Excerpted records:
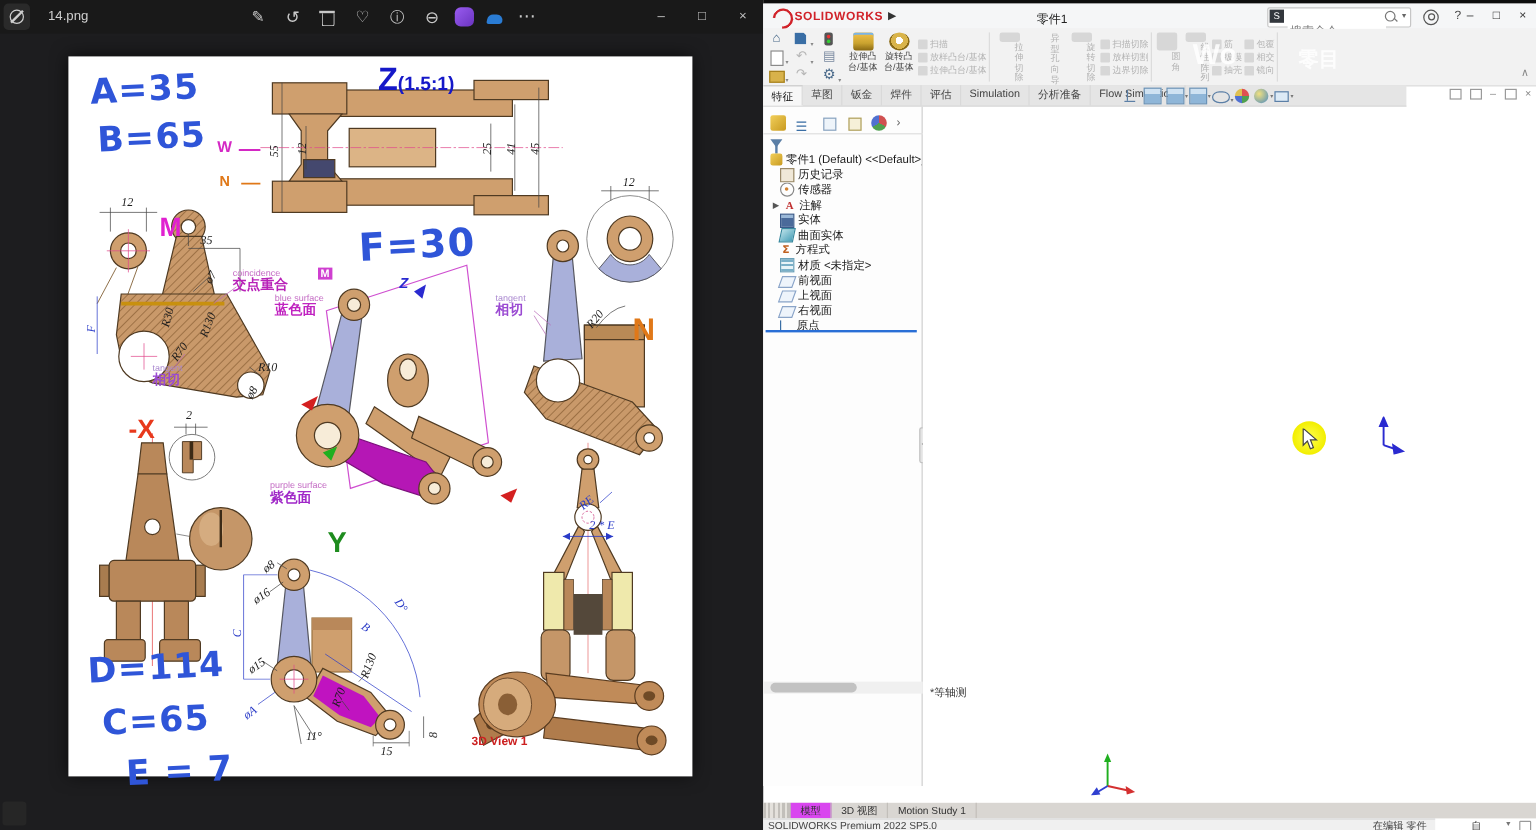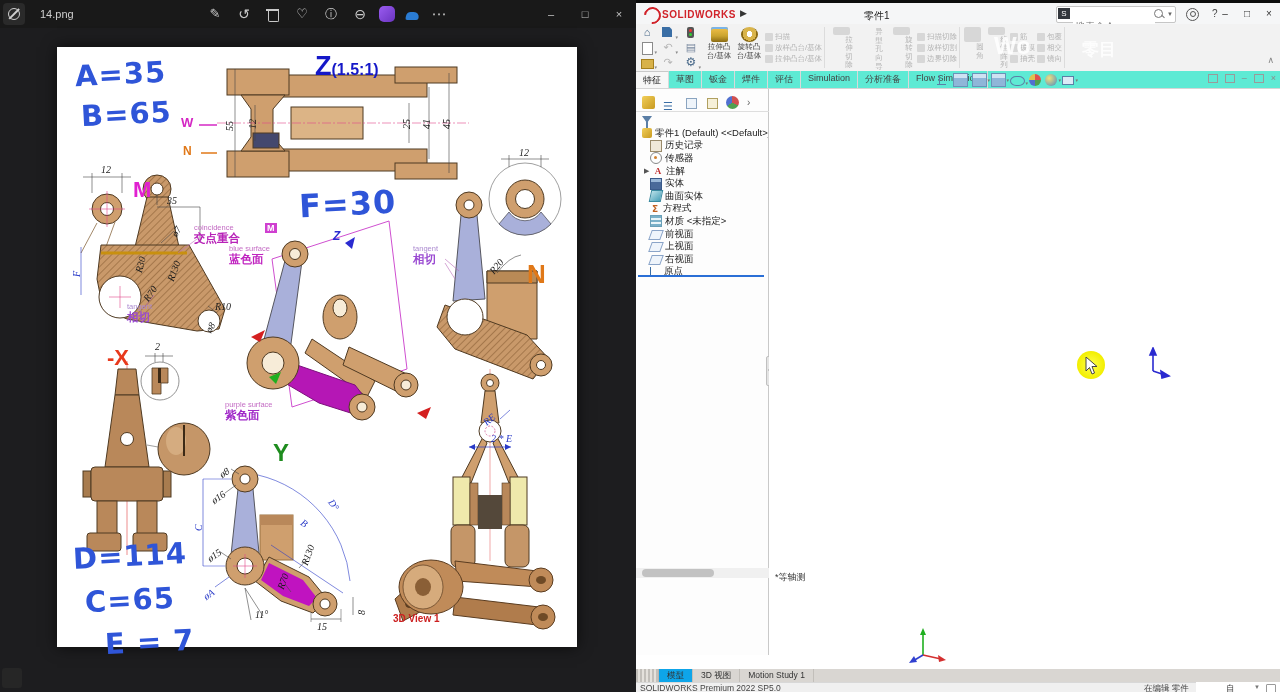--- a/index.html
+++ b/index.html
@@ -95,21 +95,21 @@
   .ric-curve{border-bottom:2.5px solid #3a6ea5;border-radius:0 0 14px 0;width:14px;height:12px;}
   .ric-i3d{background:linear-gradient(135deg,#f0c44a,#3c9e3c);border-radius:3px;}
   .rstack{display:flex;flex-direction:column;justify-content:center;gap:1px;padding:0 1px;}
   .rs{display:flex;align-items:center;gap:2px;font-size:7.5px;color:#b3b3b3;white-space:nowrap;}
   .rs .sic{width:8px;height:8px;background:#d7d7d7;border-radius:1px;flex:0 0 8px;}
   .rbtn.pressed{background:#dcdcdc;border:1px solid #b8b8b8;border-radius:2px;}
   .ribcaret{font-size:6px;color:#888;}
   .rib-collapse{position:absolute;right:6px;top:55px;font-size:9px;color:#888;}
   .wm{position:absolute;color:rgba(255,255,255,.85);font-weight:bold;pointer-events:none;}
 
-  .tabrow{position:absolute;left:0;top:71px;width:644px;height:17px;background:#5eead4;border-bottom:1px solid #d5d5d5;display:flex;}
+  .tabrow{position:absolute;left:0;top:71px;width:536px;height:17px;background:#e5e5e5;border-bottom:1px solid #d5d5d5;display:flex;}
   .swtab{padding:2px 7px 0 7px;font-size:9px;color:#444;border-right:1px solid #d9d9d9;white-space:nowrap;}
   .swtab.active{background:#f7f7f7;color:#111;border-top:1px solid #c9c9c9;}
   .headsup{position:absolute;left:300px;top:72px;height:15px;display:flex;align-items:center;gap:4px;}
   .hu{width:13px;height:12px;position:relative;}
   .hu-fit::before{content:"";position:absolute;left:3px;top:1px;width:6px;height:9px;border-left:1.5px solid #5b7fa6;}
   .hu-fit::after{content:"";position:absolute;left:1px;top:7px;width:9px;height:3px;border-bottom:1.5px solid #5b7fa6;}
   .hu-cube{background:linear-gradient(180deg,#cfe2f2 0 4px,#8fb6d8 4px);border:1px solid #6a93b8;}
   .hu-eye{border:1.3px solid #5b7fa6;border-radius:50% / 60%;height:8px;margin-top:2px;}
   .hu-sphere{border-radius:50%;background:conic-gradient(#e05050 0 25%,#50a050 25% 50%,#5070d0 50% 75%,#e0c050 75%);width:12px;height:12px;}
   .hu-sphere2{border-radius:50%;background:radial-gradient(circle at 35% 35%,#f0e080,#4a8ac0);width:12px;height:12px;}
@@ -153,21 +153,21 @@
   .split-arrow{position:absolute;left:130px;top:356px;width:7px;height:28px;background:#e4e4e4;border:1px solid #c0c0c0;border-radius:2px;}
   .split-arrow::after{content:"";position:absolute;left:1px;top:10px;width:0;height:0;border-top:3px solid transparent;border-bottom:3px solid transparent;border-right:4px solid #8a8a8a;}
   .ydot{position:absolute;left:944px;top:351px;width:28px;height:28px;border-radius:50%;background:radial-gradient(circle,#ffff4d 0%,#f2ee00 70%);left:308px;top:262px;}
   .viewname{position:absolute;left:139px;top:571px;font-size:9px;color:#333;}
   .hscroll-track{position:absolute;left:0;top:568px;width:133px;height:10px;background:#f0f0f0;}
   .hscroll{position:absolute;left:6px;top:569px;width:72px;height:8px;background:#c2c2c2;border-radius:4px;}
 
   .modeltabs{position:absolute;left:0;top:669px;width:644px;height:13px;background:#d9d6d2;display:flex;align-items:stretch;}
   .tabscroll{width:22px;background:repeating-linear-gradient(90deg,#c2bfba 0 2px,#e4e1dc 2px 4px);border-right:1px solid #b8b5b0;}
   .mtab{font-size:8.5px;color:#333;padding:1px 8px 0 8px;border-right:1px solid #c2bfba;white-space:nowrap;}
-  .mtab.active{background:#0ea5e9;}
+  .mtab.active{background:#d946ef;}
   .statusbar{position:absolute;left:0;top:682px;width:560px;height:10px;background:#f0f0f0;border-top:1px solid #d8d8d8;font-size:8.5px;color:#444;}
   .sb-left{position:absolute;left:4px;top:0px;}
   .sb-edit{position:absolute;left:508px;top:0px;}
   .sb-cust{position:absolute;left:590px;top:0px;}
   .sb-car{position:absolute;left:618px;top:1px;font-size:6px;color:#777;}
   .sb-ico{position:absolute;left:630px;top:1px;width:8px;height:7px;border:1.2px solid #9a9a9a;border-radius:1px;}
 </style>
 </head>
 <body>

Directions: Leaving aside the images, write out every entry above exactly.

Task output:
--- a/index.html
+++ b/index.html
@@ -95,21 +95,21 @@
   .ric-curve{border-bottom:2.5px solid #3a6ea5;border-radius:0 0 14px 0;width:14px;height:12px;}
   .ric-i3d{background:linear-gradient(135deg,#f0c44a,#3c9e3c);border-radius:3px;}
   .rstack{display:flex;flex-direction:column;justify-content:center;gap:1px;padding:0 1px;}
   .rs{display:flex;align-items:center;gap:2px;font-size:7.5px;color:#b3b3b3;white-space:nowrap;}
   .rs .sic{width:8px;height:8px;background:#d7d7d7;border-radius:1px;flex:0 0 8px;}
   .rbtn.pressed{background:#dcdcdc;border:1px solid #b8b8b8;border-radius:2px;}
   .ribcaret{font-size:6px;color:#888;}
   .rib-collapse{position:absolute;right:6px;top:55px;font-size:9px;color:#888;}
   .wm{position:absolute;color:rgba(255,255,255,.85);font-weight:bold;pointer-events:none;}
 
-  .tabrow{position:absolute;left:0;top:71px;width:644px;height:17px;background:#5eead4;border-bottom:1px solid #d5d5d5;display:flex;}
+  .tabrow{position:absolute;left:0;top:71px;width:536px;height:17px;background:#e5e5e5;border-bottom:1px solid #d5d5d5;display:flex;}
   .swtab{padding:2px 7px 0 7px;font-size:9px;color:#444;border-right:1px solid #d9d9d9;white-space:nowrap;}
   .swtab.active{background:#f7f7f7;color:#111;border-top:1px solid #c9c9c9;}
   .headsup{position:absolute;left:300px;top:72px;height:15px;display:flex;align-items:center;gap:4px;}
   .hu{width:13px;height:12px;position:relative;}
   .hu-fit::before{content:"";position:absolute;left:3px;top:1px;width:6px;height:9px;border-left:1.5px solid #5b7fa6;}
   .hu-fit::after{content:"";position:absolute;left:1px;top:7px;width:9px;height:3px;border-bottom:1.5px solid #5b7fa6;}
   .hu-cube{background:linear-gradient(180deg,#cfe2f2 0 4px,#8fb6d8 4px);border:1px solid #6a93b8;}
   .hu-eye{border:1.3px solid #5b7fa6;border-radius:50% / 60%;height:8px;margin-top:2px;}
   .hu-sphere{border-radius:50%;background:conic-gradient(#e05050 0 25%,#50a050 25% 50%,#5070d0 50% 75%,#e0c050 75%);width:12px;height:12px;}
   .hu-sphere2{border-radius:50%;background:radial-gradient(circle at 35% 35%,#f0e080,#4a8ac0);width:12px;height:12px;}
@@ -153,21 +153,21 @@
   .split-arrow{position:absolute;left:130px;top:356px;width:7px;height:28px;background:#e4e4e4;border:1px solid #c0c0c0;border-radius:2px;}
   .split-arrow::after{content:"";position:absolute;left:1px;top:10px;width:0;height:0;border-top:3px solid transparent;border-bottom:3px solid transparent;border-right:4px solid #8a8a8a;}
   .ydot{position:absolute;left:944px;top:351px;width:28px;height:28px;border-radius:50%;background:radial-gradient(circle,#ffff4d 0%,#f2ee00 70%);left:308px;top:262px;}
   .viewname{position:absolute;left:139px;top:571px;font-size:9px;color:#333;}
   .hscroll-track{position:absolute;left:0;top:568px;width:133px;height:10px;background:#f0f0f0;}
   .hscroll{position:absolute;left:6px;top:569px;width:72px;height:8px;background:#c2c2c2;border-radius:4px;}
 
   .modeltabs{position:absolute;left:0;top:669px;width:644px;height:13px;background:#d9d6d2;display:flex;align-items:stretch;}
   .tabscroll{width:22px;background:repeating-linear-gradient(90deg,#c2bfba 0 2px,#e4e1dc 2px 4px);border-right:1px solid #b8b5b0;}
   .mtab{font-size:8.5px;color:#333;padding:1px 8px 0 8px;border-right:1px solid #c2bfba;white-space:nowrap;}
-  .mtab.active{background:#0ea5e9;}
+  .mtab.active{background:#d946ef;}
   .statusbar{position:absolute;left:0;top:682px;width:560px;height:10px;background:#f0f0f0;border-top:1px solid #d8d8d8;font-size:8.5px;color:#444;}
   .sb-left{position:absolute;left:4px;top:0px;}
   .sb-edit{position:absolute;left:508px;top:0px;}
   .sb-cust{position:absolute;left:590px;top:0px;}
   .sb-car{position:absolute;left:618px;top:1px;font-size:6px;color:#777;}
   .sb-ico{position:absolute;left:630px;top:1px;width:8px;height:7px;border:1.2px solid #9a9a9a;border-radius:1px;}
 </style>
 </head>
 <body>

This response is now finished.